Items from a dataset
------
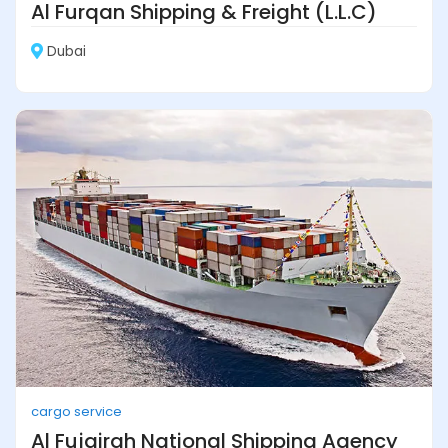
Al Furqan Shipping & Freight (L.L.C)
Dubai
cargo service
Al Fujairah National Shipping Agency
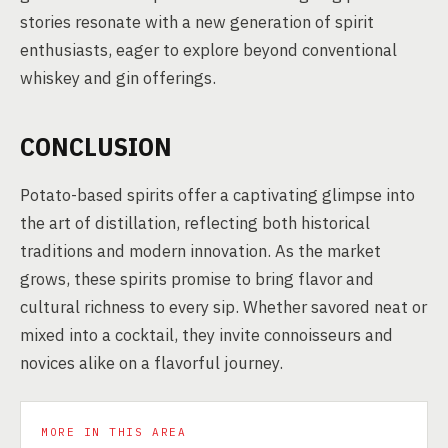
stories resonate with a new generation of spirit
enthusiasts, eager to explore beyond conventional
whiskey and gin offerings.
CONCLUSION
Potato-based spirits offer a captivating glimpse into
the art of distillation, reflecting both historical
traditions and modern innovation. As the market
grows, these spirits promise to bring flavor and
cultural richness to every sip. Whether savored neat or
mixed into a cocktail, they invite connoisseurs and
novices alike on a flavorful journey.
MORE IN THIS AREA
------
Exercise requirements ::
Your task is to reproduce every record exactly while omitting the pictures.

Result of this exercise ::
Al Furqan Shipping & Freight (L.L.C)
Dubai
cargo service
Al Fujairah National Shipping Agency
stories resonate with a new generation of spirit
enthusiasts, eager to explore beyond conventional
whiskey and gin offerings.
CONCLUSION
Potato-based spirits offer a captivating glimpse into
the art of distillation, reflecting both historical
traditions and modern innovation. As the market
grows, these spirits promise to bring flavor and
cultural richness to every sip. Whether savored neat or
mixed into a cocktail, they invite connoisseurs and
novices alike on a flavorful journey.
MORE IN THIS AREA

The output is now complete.